Additional coverage for sick pay taken out with an insurance company will NOT be deductible in the income statement nor the tax return.
3.3.1 Interest on debt in Norway
This item shows the amount you have paid in interest on debt, penalty interest and/or the benefit of low-interest loans from an employer. Generally, the amount will be pre-filled with the amount that has been reported, so you should make sure that everything is correct.
3.3.2 Interest on debt abroad
This item concerns everyone who has paid interest on debt to foreign lenders. Different sets of rules apply depending on whether you’re a resident for tax purposes in Norway, or in a country within or outside the EEA.
3.3.3 Benefits derived from surrendered property/Maintenance payments
If you make regular payments to another person, you may be entitled to a deduction for the payments you've made. This does not apply to child support.
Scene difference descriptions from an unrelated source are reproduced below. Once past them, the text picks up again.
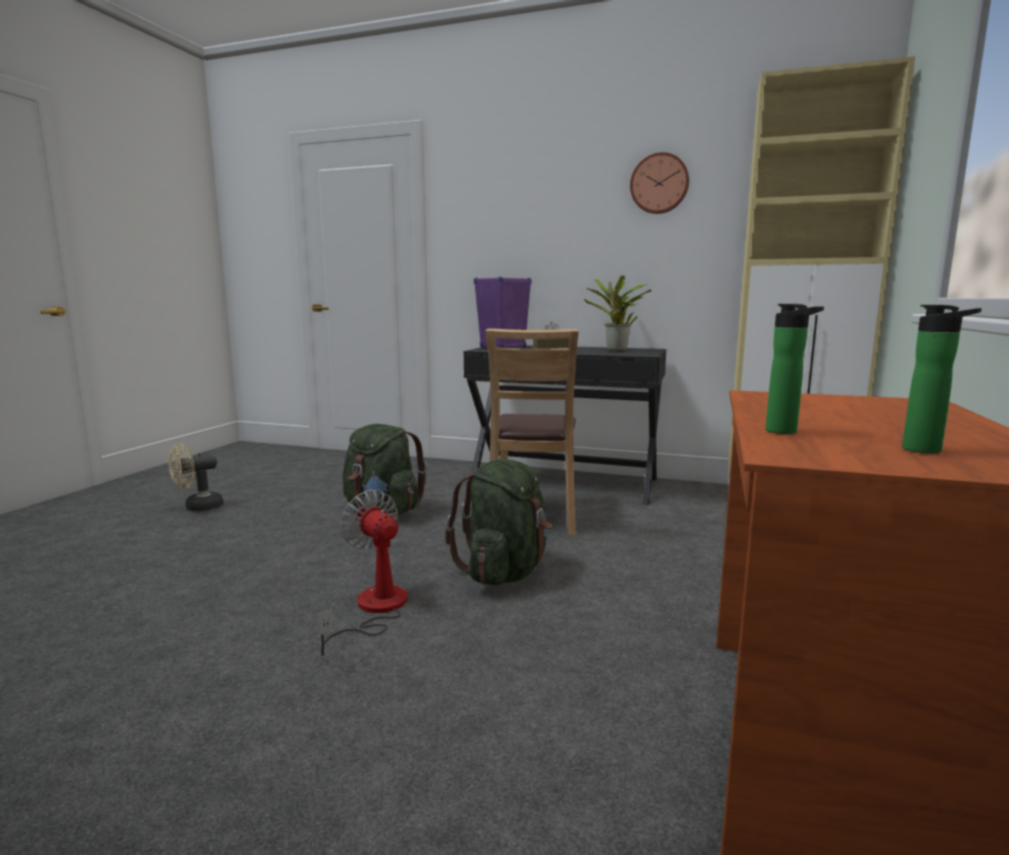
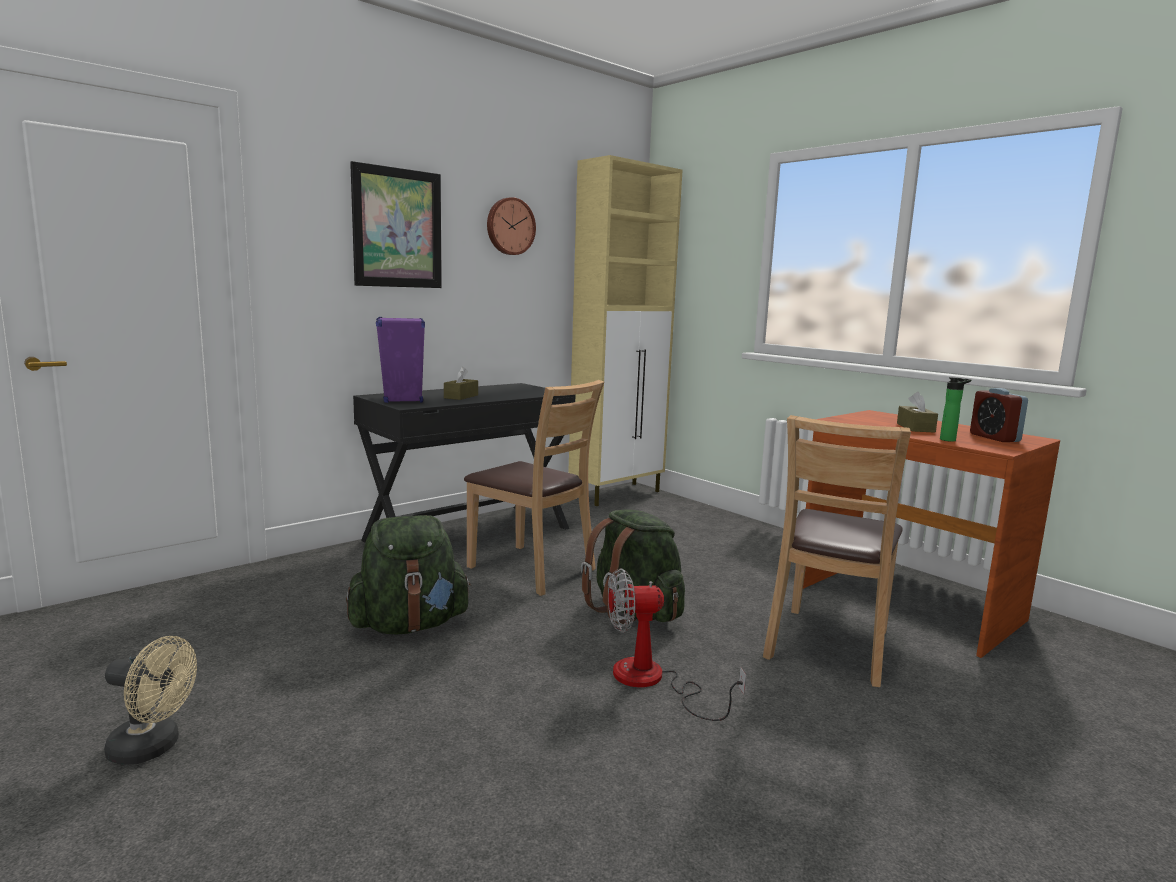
camera: 60 degrees left, 0 degrees up
beige fan [168,443,224,511] -> beige fan turned 75 degrees counterclockwise [104,636,197,765]
potted plant [584,275,651,351] -> none
bottle [902,305,982,454] -> alarm clock [970,388,1028,442]
none -> picture [350,161,442,288]
none -> brown chair [763,415,911,687]
none -> brown tissue box [897,392,938,433]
3.3.11 Deficits carried forward from previous years
This item shows your unutilised deficit from last year's tax assessment. Generally, the amount will be pre-filled, so you should make sure that everything is correct.
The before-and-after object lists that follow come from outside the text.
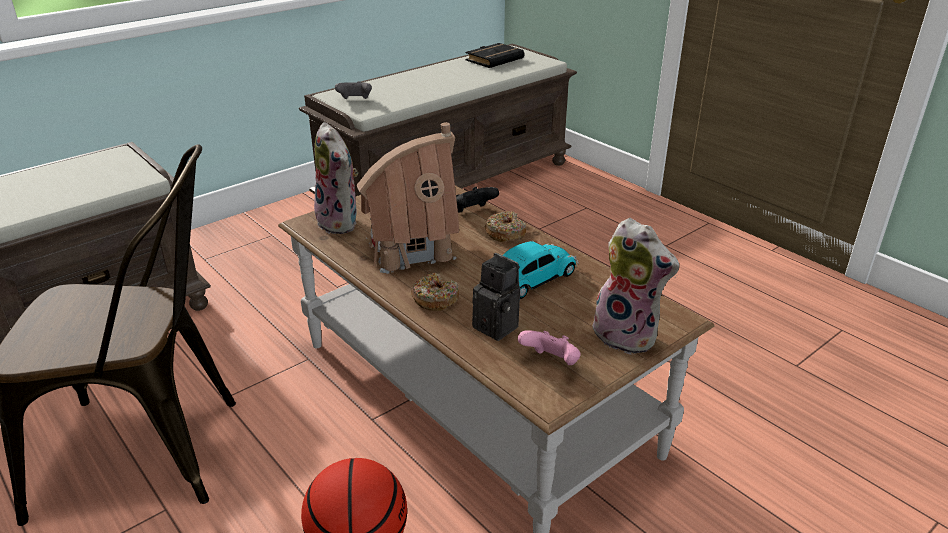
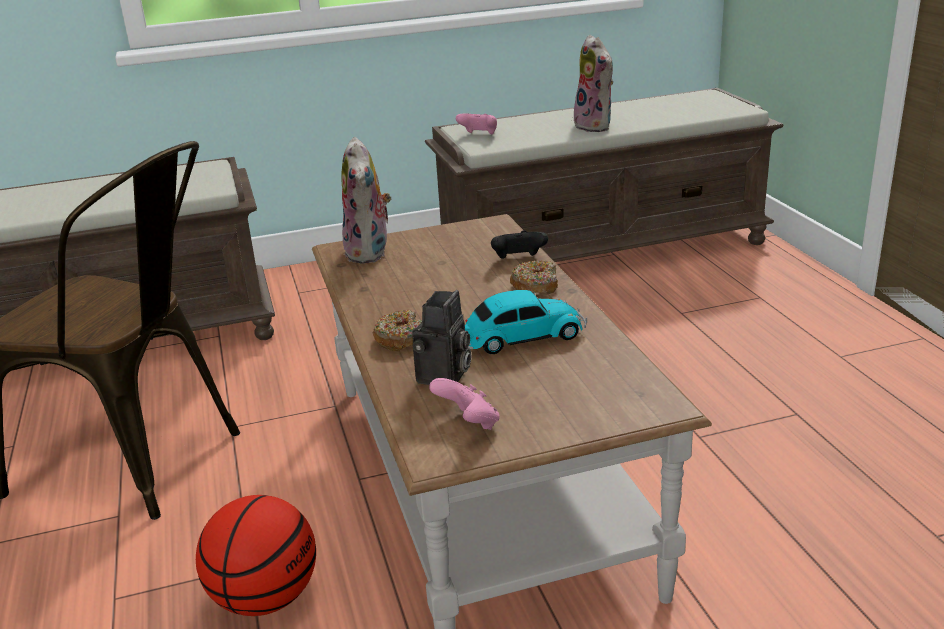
camera: 25 degrees right, 5 degrees down
grey game controller [335,81,372,99] -> pink game controller [456,114,497,135]
toy house [357,122,459,274] -> none
black book [465,43,525,68] -> none
camera [472,253,520,341] -> camera turned 45 degrees clockwise [412,290,471,385]
plush toy [592,218,679,355] -> plush toy moved to [573,35,613,132]

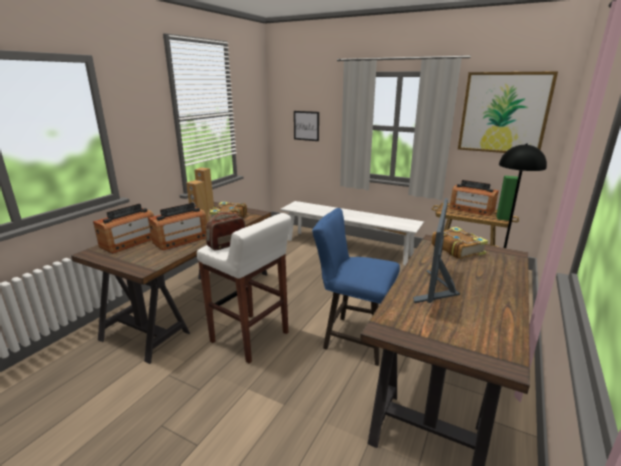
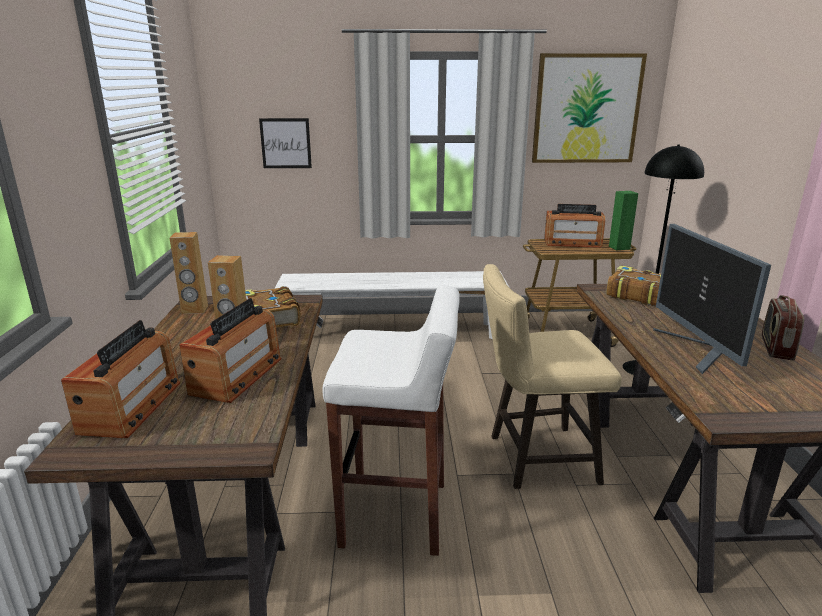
camera: 30 degrees left, 0 degrees up
radio [206,212,246,250] -> radio moved to [762,295,804,361]
blue stool [312,208,400,366] -> beige stool [483,264,622,489]

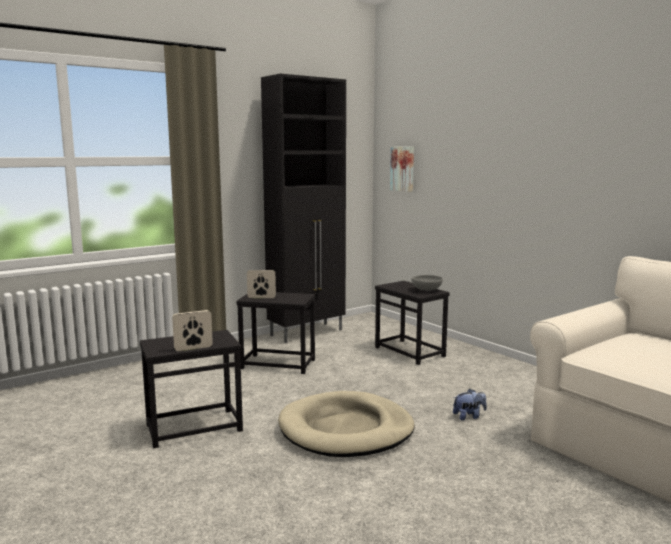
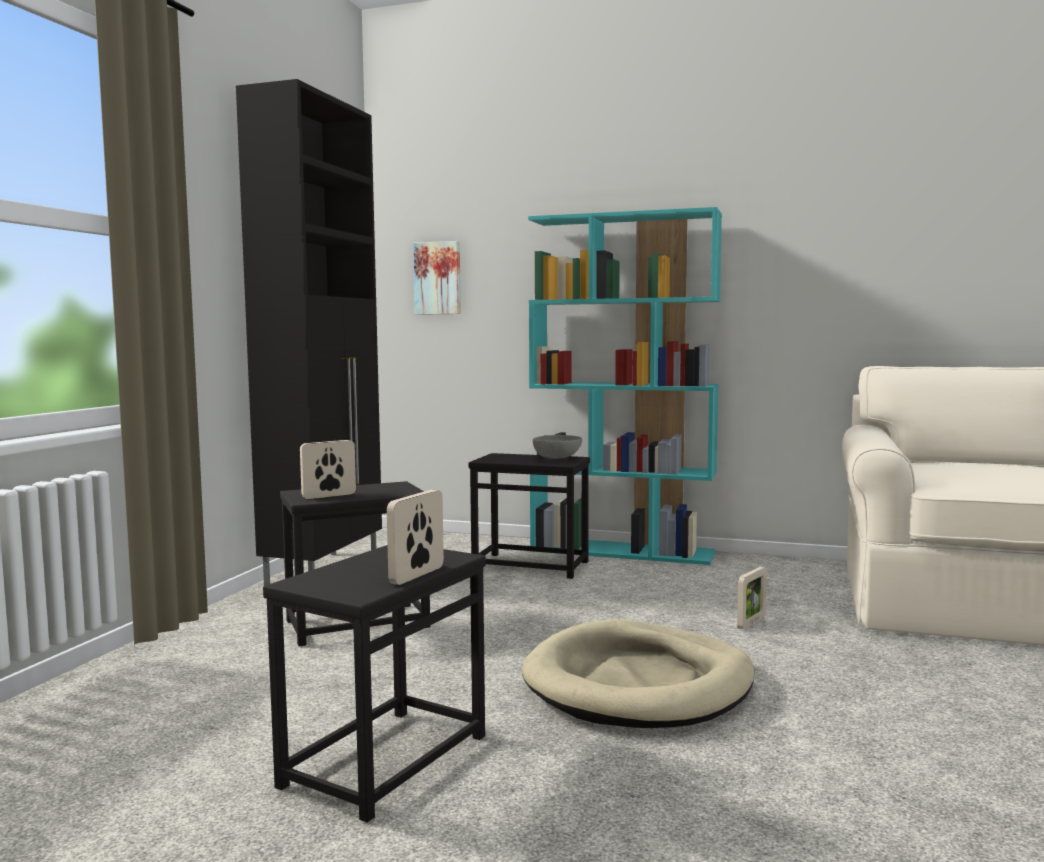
camera: 35 degrees left, 5 degrees down
plush toy [453,389,487,421] -> picture frame [737,567,767,630]
none -> turquoise bookcase [528,207,722,565]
3.5.5 Special allowance for single providers
The special allowance applies to people who care for one or more children under 18 years of age and who are unmarried, divorced, separated, a widow/widower, or who do not live with a cohabiting partner on a permanent basis. You’re entitled to the special allowance if NAV considers you a genuine single provider and you’ve received extended child benefit from NAV under Section 9 of the Child Benefit Act during the income year. The child benefit is granted for children under 18 years of age. This means you’ll not receive the special allowance if you only care for young people aged 18 or over.
The personal allowance is given to you automatically. You do not include this as a deduction in the tax return.
2018 and later
The size of the deduction depends on the number of twelfths that are granted upon tax assessment.
2017 and previous years
The size of the deduction depends on the tax class and the number of twelfths that are granted upon tax assessment.
Twelfths (number of years)
The number of days you stay in Norway is stated in twelfths. This number corresponds to the 12 months of the calendar year. You enter the number of months under item 1.2 (twelfths) and the number of days under item 1.5.5 in your tax return.